§ **ACTIVITIES**
1. In the interview on risk management, reproduce the passage starting at "It seems that" and ending at "asking for trouble.", substituting "consumer credit" for "mortgage finance".
2. According to the interview on risk management, why is Edward's approach to risk management very different?

§ **SELECTED TEXT**
#####
A comprehensive round-up of some of Mr Ingram's work (of IngramSure (UK) Ltd) on investigating the instability and risk that is built into the foundations  of the world's economies. Edward thinks that this is where Risk Managers need to assert themselves by getting involved in the design of the products that they are risk managing.


BORIS - Edward you have been telling me and much of the world on your blogs about your researches.

 

It seems that your approach to risk management is somewhat unique. Can you tell us about that?

 

Edward – Yes Boris it is very different because I am not employed to manage risk. I am free to say, “This is not something that we should be managing the risk of.”

 

BORIS – Can you give an example of that?

 

Edward – Yes the prime example of something that is not correctly structured is mortgage finance. The way it is repaid is just asking for trouble and the way it decides how much should be lent / is costed is asking for trouble.

 

The fact is that mortgage finance and property price values and the budgets of borrowers are all at risk.

  

BORIS – Yes you have explained that before and I have to agree that risk managers frequently say that interest rate risk is virtually impossible to manage. You once told me that it has even been said that adding reserves to the lenders’ bank balances will not work “Because the waves are bigger than the ship.”

 

But before you go into that, can you name anything else that is creating insuperable problems for risk managers?

 

Edward – Government debt is another one which is important because it is so big. And on the opposite side of that government borrowing are investors who are trying desperately to create a retirement plan which does not put their hard earned investments at risk.

 

BORIS – What you are saying is that there are no investments out there that are AAA rated to protect the investments that people are putting aside for their retirement. Is that right?
#####
§ **DATA FOR ANALYSIS**
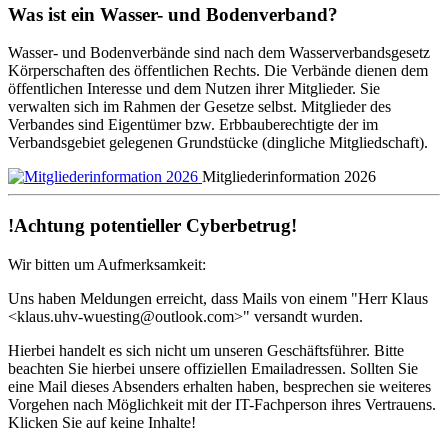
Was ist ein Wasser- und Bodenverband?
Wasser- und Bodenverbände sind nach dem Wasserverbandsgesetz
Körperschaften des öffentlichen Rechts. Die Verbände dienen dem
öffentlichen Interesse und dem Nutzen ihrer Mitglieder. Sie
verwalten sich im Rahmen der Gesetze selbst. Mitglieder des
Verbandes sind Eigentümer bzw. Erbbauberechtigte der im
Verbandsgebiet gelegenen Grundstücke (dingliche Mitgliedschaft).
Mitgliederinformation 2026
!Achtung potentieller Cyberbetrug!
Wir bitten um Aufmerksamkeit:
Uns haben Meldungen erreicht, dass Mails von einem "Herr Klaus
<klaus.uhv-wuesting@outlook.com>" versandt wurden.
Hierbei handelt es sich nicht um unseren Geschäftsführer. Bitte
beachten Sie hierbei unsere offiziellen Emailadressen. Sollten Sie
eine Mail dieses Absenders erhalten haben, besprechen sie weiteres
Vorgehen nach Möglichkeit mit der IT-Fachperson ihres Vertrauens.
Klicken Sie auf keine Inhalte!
#####
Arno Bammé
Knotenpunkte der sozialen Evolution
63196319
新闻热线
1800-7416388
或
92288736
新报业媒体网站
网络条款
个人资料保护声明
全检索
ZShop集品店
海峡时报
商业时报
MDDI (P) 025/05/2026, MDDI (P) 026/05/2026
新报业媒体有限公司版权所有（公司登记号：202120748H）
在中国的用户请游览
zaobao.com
#####
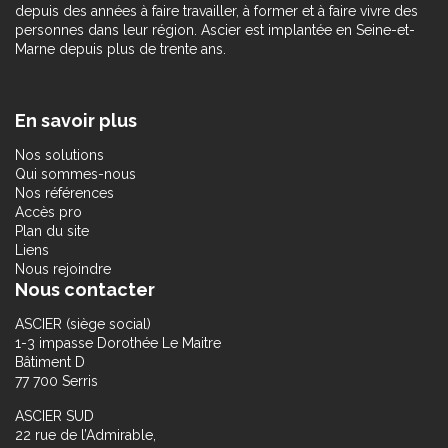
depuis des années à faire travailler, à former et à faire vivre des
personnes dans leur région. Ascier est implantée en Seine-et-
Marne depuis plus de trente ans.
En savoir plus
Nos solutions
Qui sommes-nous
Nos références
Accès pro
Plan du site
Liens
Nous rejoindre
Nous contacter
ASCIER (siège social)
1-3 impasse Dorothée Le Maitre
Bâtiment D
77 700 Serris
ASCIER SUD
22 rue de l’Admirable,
#####
§ **RESPONSES IN ORDER**
1.
It seems that your approach to risk management is somewhat unique. Can you tell us about that?

 

Edward – Yes Boris it is very different because I am not employed to manage risk. I am free to say, “This is not something that we should be managing the risk of.”

 

BORIS – Can you give an example of that?

 

Edward – Yes the prime example of something that is not correctly structured is consumer credit. The way it is repaid is just asking for trouble and the way it decides how much should be lent / is costed is asking for trouble.

2. His approach is very different because he is not employed to manage risk. That leaves him free to say, "This is not something that we should be managing the risk of."